(EXERCISE MATERIAL begins)

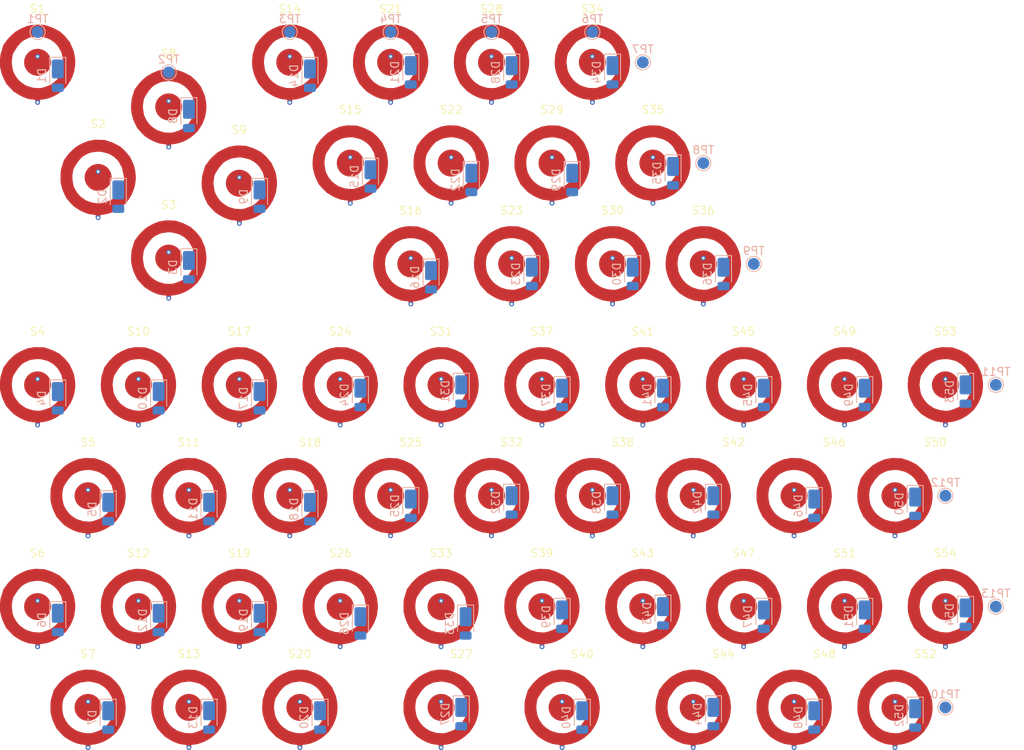
<source format=kicad_pcb>
(kicad_pcb
	(version 20240108)
	(generator "pcbnew")
	(generator_version "8.0")
	(general
		(thickness 1.6)
		(legacy_teardrops no)
	)
	(paper "A4")
	(layers
		(0 "F.Cu" signal)
		(31 "B.Cu" signal)
		(32 "B.Adhes" user "B.Adhesive")
		(33 "F.Adhes" user "F.Adhesive")
		(34 "B.Paste" user)
		(35 "F.Paste" user)
		(36 "B.SilkS" user "B.Silkscreen")
		(37 "F.SilkS" user "F.Silkscreen")
		(38 "B.Mask" user)
		(39 "F.Mask" user)
		(40 "Dwgs.User" user "User.Drawings")
		(41 "Cmts.User" user "User.Comments")
		(42 "Eco1.User" user "User.Eco1")
		(43 "Eco2.User" user "User.Eco2")
		(44 "Edge.Cuts" user)
		(45 "Margin" user)
		(46 "B.CrtYd" user "B.Courtyard")
		(47 "F.CrtYd" user "F.Courtyard")
		(48 "B.Fab" user)
		(49 "F.Fab" user)
		(50 "User.1" user)
		(51 "User.2" user)
		(52 "User.3" user)
		(53 "User.4" user)
		(54 "User.5" user)
		(55 "User.6" user)
		(56 "User.7" user)
		(57 "User.8" user)
		(58 "User.9" user)
	)
	(setup
		(pad_to_mask_clearance 0)
		(allow_soldermask_bridges_in_footprints no)
		(pcbplotparams
			(layerselection 0x00010fc_ffffffff)
			(plot_on_all_layers_selection 0x0000000_00000000)
			(disableapertmacros no)
			(usegerberextensions no)
			(usegerberattributes yes)
			(usegerberadvancedattributes yes)
			(creategerberjobfile yes)
			(dashed_line_dash_ratio 12.000000)
			(dashed_line_gap_ratio 3.000000)
			(svgprecision 4)
			(plotframeref no)
			(viasonmask no)
			(mode 1)
			(useauxorigin no)
			(hpglpennumber 1)
			(hpglpenspeed 20)
			(hpglpendiameter 15.000000)
			(pdf_front_fp_property_popups yes)
			(pdf_back_fp_property_popups yes)
			(dxfpolygonmode yes)
			(dxfimperialunits yes)
			(dxfusepcbnewfont yes)
			(psnegative no)
			(psa4output no)
			(plotreference yes)
			(plotvalue yes)
			(plotfptext yes)
			(plotinvisibletext no)
			(sketchpadsonfab no)
			(subtractmaskfromsilk no)
			(outputformat 1)
			(mirror no)
			(drillshape 1)
			(scaleselection 1)
			(outputdirectory "")
		)
	)
	(net 0 "")
	(net 1 "Net-(D1-K)")
	(net 2 "Net-(D1-A)")
	(net 3 "Net-(D15-K)")
	(net 4 "Net-(D2-A)")
	(net 5 "Net-(D16-K)")
	(net 6 "Net-(D3-A)")
	(net 7 "Net-(D4-A)")
	(net 8 "Net-(D10-K)")
	(net 9 "Net-(D5-A)")
	(net 10 "Net-(D11-K)")
	(net 11 "Net-(D6-A)")
	(net 12 "Net-(D12-K)")
	(net 13 "Net-(D13-K)")
	(net 14 "Net-(D7-A)")
	(net 15 "Net-(D8-A)")
	(net 16 "Net-(D9-A)")
	(net 17 "Net-(D10-A)")
	(net 18 "Net-(D11-A)")
	(net 19 "Net-(D12-A)")
	(net 20 "Net-(D13-A)")
	(net 21 "Net-(D14-A)")
	(net 22 "Net-(D15-A)")
	(net 23 "Net-(D16-A)")
	(net 24 "Net-(D17-A)")
	(net 25 "Net-(D18-A)")
	(net 26 "Net-(D19-A)")
	(net 27 "Net-(D20-A)")
	(net 28 "Net-(D21-A)")
	(net 29 "Net-(D22-A)")
	(net 30 "Net-(D23-A)")
	(net 31 "Net-(D24-A)")
	(net 32 "Net-(D25-A)")
	(net 33 "Net-(D26-A)")
	(net 34 "Net-(D27-A)")
	(net 35 "Net-(D28-A)")
	(net 36 "Net-(D29-A)")
	(net 37 "Net-(D30-A)")
	(net 38 "Net-(D31-A)")
	(net 39 "Net-(D32-A)")
	(net 40 "Net-(D33-A)")
	(net 41 "Net-(D34-A)")
	(net 42 "Net-(D35-A)")
	(net 43 "Net-(D36-A)")
	(net 44 "Net-(D37-A)")
	(net 45 "Net-(D38-A)")
	(net 46 "Net-(D39-A)")
	(net 47 "Net-(D40-A)")
	(net 48 "Net-(D41-A)")
	(net 49 "Net-(D42-A)")
	(net 50 "Net-(D43-A)")
	(net 51 "Net-(D44-A)")
	(net 52 "Net-(D45-A)")
	(net 53 "Net-(D46-A)")
	(net 54 "Net-(D47-A)")
	(net 55 "Net-(D48-A)")
	(net 56 "Net-(D49-A)")
	(net 57 "Net-(D50-A)")
	(net 58 "Net-(D51-A)")
	(net 59 "Net-(D52-A)")
	(net 60 "Net-(D53-A)")
	(net 61 "Net-(D54-A)")
	(net 62 "Net-(S1-Pad1)")
	(net 63 "Net-(S10-Pad1)")
	(net 64 "Net-(S14-Pad1)")
	(net 65 "Net-(S21-Pad1)")
	(net 66 "Net-(S28-Pad1)")
	(net 67 "Net-(S34-Pad1)")
	(net 68 "Net-(S41-Pad1)")
	(net 69 "Net-(S45-Pad1)")
	(net 70 "Net-(S49-Pad1)")
	(net 71 "Net-(S53-Pad1)")
	(footprint "DomeSwitches:DomeSwitch_8mm_double_sided" (layer "F.Cu") (at 62.23 110.49))
	(footprint "DomeSwitches:DomeSwitch_8mm_double_sided" (layer "F.Cu") (at 86.36 29.21))
	(footprint "DomeSwitches:DomeSwitch_8mm_double_sided" (layer "F.Cu") (at 48.26 83.82))
	(footprint "DomeSwitches:DomeSwitch_8mm_double_sided" (layer "F.Cu") (at 41.91 69.85))
	(footprint "DomeSwitches:DomeSwitch_8mm_double_sided" (layer "F.Cu") (at 113.03 54.61))
	(footprint "DomeSwitches:DomeSwitch_8mm_double_sided" (layer "F.Cu") (at 111.76 83.82))
	(footprint "DomeSwitches:DomeSwitch_8mm_double_sided" (layer "F.Cu") (at 45.72 53.88))
	(footprint "DomeSwitches:DomeSwitch_8mm_double_sided" (layer "F.Cu") (at 105.41 69.85))
	(footprint "DomeSwitches:DomeSwitch_8mm_double_sided" (layer "F.Cu") (at 101.6 54.61))
	(footprint "DomeSwitches:DomeSwitch_8mm_double_sided" (layer "F.Cu") (at 143.51 97.79))
	(footprint "DomeSwitches:DomeSwitch_8mm_double_sided" (layer "F.Cu") (at 67.31 97.79))
	(footprint "DomeSwitches:DomeSwitch_8mm_double_sided" (layer "F.Cu") (at 80.01 97.79))
	(footprint "DomeSwitches:DomeSwitch_8mm_double_sided" (layer "F.Cu") (at 45.72 34.83))
	(footprint "DomeSwitches:DomeSwitch_8mm_double_sided" (layer "F.Cu") (at 95.25 110.49))
	(footprint "DomeSwitches:DomeSwitch_8mm_double_sided" (layer "F.Cu") (at 48.26 110.49))
	(footprint "DomeSwitches:DomeSwitch_8mm_double_sided" (layer "F.Cu") (at 60.96 83.82))
	(footprint "DomeSwitches:DomeSwitch_8mm_double_sided" (layer "F.Cu") (at 60.96 29.21))
	(footprint "DomeSwitches:DomeSwitch_8mm_double_sided" (layer "F.Cu") (at 29.21 29.21))
	(footprint "DomeSwitches:DomeSwitch_8mm_double_sided" (layer "F.Cu") (at 80.01 69.85))
	(footprint "DomeSwitches:DomeSwitch_8mm_double_sided" (layer "F.Cu") (at 41.91 97.79))
	(footprint "DomeSwitches:DomeSwitch_8mm_double_sided" (layer "F.Cu") (at 54.61 97.79))
	(footprint "DomeSwitches:DomeSwitch_8mm_double_sided" (layer "F.Cu") (at 118.11 69.85))
	(footprint "DomeSwitches:DomeSwitch_8mm_double_sided" (layer "F.Cu") (at 80.01 110.49))
	(footprint "DomeSwitches:DomeSwitch_8mm_double_sided" (layer "F.Cu") (at 130.81 69.85))
	(footprint "DomeSwitches:DomeSwitch_8mm_double_sided" (layer "F.Cu") (at 73.66 29.21))
	(footprint "DomeSwitches:DomeSwitch_8mm_double_sided" (layer "F.Cu") (at 54.61 69.85))
	(footprint "DomeSwitches:DomeSwitch_8mm_double_sided" (layer "F.Cu") (at 143.51 69.85))
	(footprint "DomeSwitches:DomeSwitch_8mm_double_sided" (layer "F.Cu") (at 124.46 110.49))
	(footprint "DomeSwitches:DomeSwitch_8mm_double_sided" (layer "F.Cu") (at 35.56 110.49))
	(footprint "DomeSwitches:DomeSwitch_8mm_double_sided" (layer "F.Cu") (at 35.56 83.82))
	(footprint "DomeSwitches:DomeSwitch_8mm_double_sided" (layer "F.Cu") (at 124.46 83.82))
	(footprint "DomeSwitches:DomeSwitch_8mm_double_sided" (layer "F.Cu") (at 99.06 83.82))
	(footprint "DomeSwitches:DomeSwitch_8mm_double_sided" (layer "F.Cu") (at 67.31 69.85))
	(footprint "DomeSwitches:DomeSwitch_8mm_double_sided" (layer "F.Cu") (at 54.61 44.45))
	(footprint "DomeSwitches:DomeSwitch_8mm_double_sided" (layer "F.Cu") (at 88.9 54.61))
	(footprint "DomeSwitches:DomeSwitch_8mm_double_sided" (layer "F.Cu") (at 137.16 83.82))
	(footprint "DomeSwitches:DomeSwitch_8mm_double_sided" (layer "F.Cu") (at 81.28 41.91))
	(footprint "DomeSwitches:DomeSwitch_8mm_double_sided" (layer "F.Cu") (at 118.11 97.79))
	(footprint "DomeSwitches:DomeSwitch_8mm_double_sided" (layer "F.Cu") (at 111.76 110.49))
	(footprint "DomeSwitches:DomeSwitch_8mm_double_sided" (layer "F.Cu") (at 92.71 69.85))
	(footprint "DomeSwitches:DomeSwitch_8mm_double_sided" (layer "F.Cu") (at 29.21 69.85))
	(footprint "DomeSwitches:DomeSwitch_8mm_double_sided" (layer "F.Cu") (at 93.98 41.91))
	(footprint "DomeSwitches:DomeSwitch_8mm_double_sided" (layer "F.Cu") (at 130.81 97.79))
	(footprint "DomeSwitches:DomeSwitch_8mm_double_sided" (layer "F.Cu") (at 36.83 43.72))
	(footprint "DomeSwitches:DomeSwitch_8mm_double_sided" (layer "F.Cu") (at 106.68 41.91))
	(footprint "DomeSwitches:DomeSwitch_8mm_double_sided" (layer "F.Cu") (at 105.41 97.79))
	(footprint "DomeSwitches:DomeSwitch_8mm_double_sided" (layer "F.Cu") (at 92.71 97.79))
	(footprint "DomeSwitches:DomeSwitch_8mm_double_sided"
		(layer "F.Cu")
		(uuid "ca8846fd-02e6-4095-af0a-99a0ce5eadd2")
		(at 86.36 83.82)
		(
... [382322 chars truncated]
</source>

(EXERCISE MATERIAL ends)

◆ WRITTEN TASK: Where a line in the records above includes the string "Silkscreen", show it.

◆ SOLUTION TO THE PROBLEM:
		(36 "B.SilkS" user "B.Silkscreen")
		(37 "F.SilkS" user "F.Silkscreen")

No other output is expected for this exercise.